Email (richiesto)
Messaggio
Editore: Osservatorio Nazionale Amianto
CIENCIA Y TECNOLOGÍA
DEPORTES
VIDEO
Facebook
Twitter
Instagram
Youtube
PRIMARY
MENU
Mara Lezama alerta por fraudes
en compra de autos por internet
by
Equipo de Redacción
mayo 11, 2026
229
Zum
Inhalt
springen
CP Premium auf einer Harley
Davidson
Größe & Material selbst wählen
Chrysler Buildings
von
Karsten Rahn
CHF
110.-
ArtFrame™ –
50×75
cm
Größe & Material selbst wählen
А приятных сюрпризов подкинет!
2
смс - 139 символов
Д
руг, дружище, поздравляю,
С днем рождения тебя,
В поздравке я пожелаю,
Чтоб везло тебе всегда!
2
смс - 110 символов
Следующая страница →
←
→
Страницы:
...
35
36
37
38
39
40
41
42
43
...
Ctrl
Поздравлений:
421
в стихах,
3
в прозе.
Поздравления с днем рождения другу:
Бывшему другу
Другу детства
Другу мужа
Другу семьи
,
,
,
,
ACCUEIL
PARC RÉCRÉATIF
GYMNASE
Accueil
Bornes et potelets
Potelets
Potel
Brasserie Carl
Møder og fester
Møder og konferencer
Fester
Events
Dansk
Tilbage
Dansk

===

[EXERCISE OBJECTIVE]:
The records above must each be restated exactly as they stand.

[EXERCISE OUTPUT]:
Email (richiesto)
Messaggio
Editore: Osservatorio Nazionale Amianto
CIENCIA Y TECNOLOGÍA
DEPORTES
VIDEO
Facebook
Twitter
Instagram
Youtube
PRIMARY
MENU
Mara Lezama alerta por fraudes
en compra de autos por internet
by
Equipo de Redacción
mayo 11, 2026
229
Zum
Inhalt
springen
CP Premium auf einer Harley
Davidson
Größe & Material selbst wählen
Chrysler Buildings
von
Karsten Rahn
CHF
110.-
ArtFrame™ –
50×75
cm
Größe & Material selbst wählen
А приятных сюрпризов подкинет!
2
смс - 139 символов
Д
руг, дружище, поздравляю,
С днем рождения тебя,
В поздравке я пожелаю,
Чтоб везло тебе всегда!
2
смс - 110 символов
Следующая страница →
←
→
Страницы:
...
35
36
37
38
39
40
41
42
43
...
Ctrl
Поздравлений:
421
в стихах,
3
в прозе.
Поздравления с днем рождения другу:
Бывшему другу
Другу детства
Другу мужа
Другу семьи
,
,
,
,
ACCUEIL
PARC RÉCRÉATIF
GYMNASE
Accueil
Bornes et potelets
Potelets
Potel
Brasserie Carl
Møder og fester
Møder og konferencer
Fester
Events
Dansk
Tilbage
Dansk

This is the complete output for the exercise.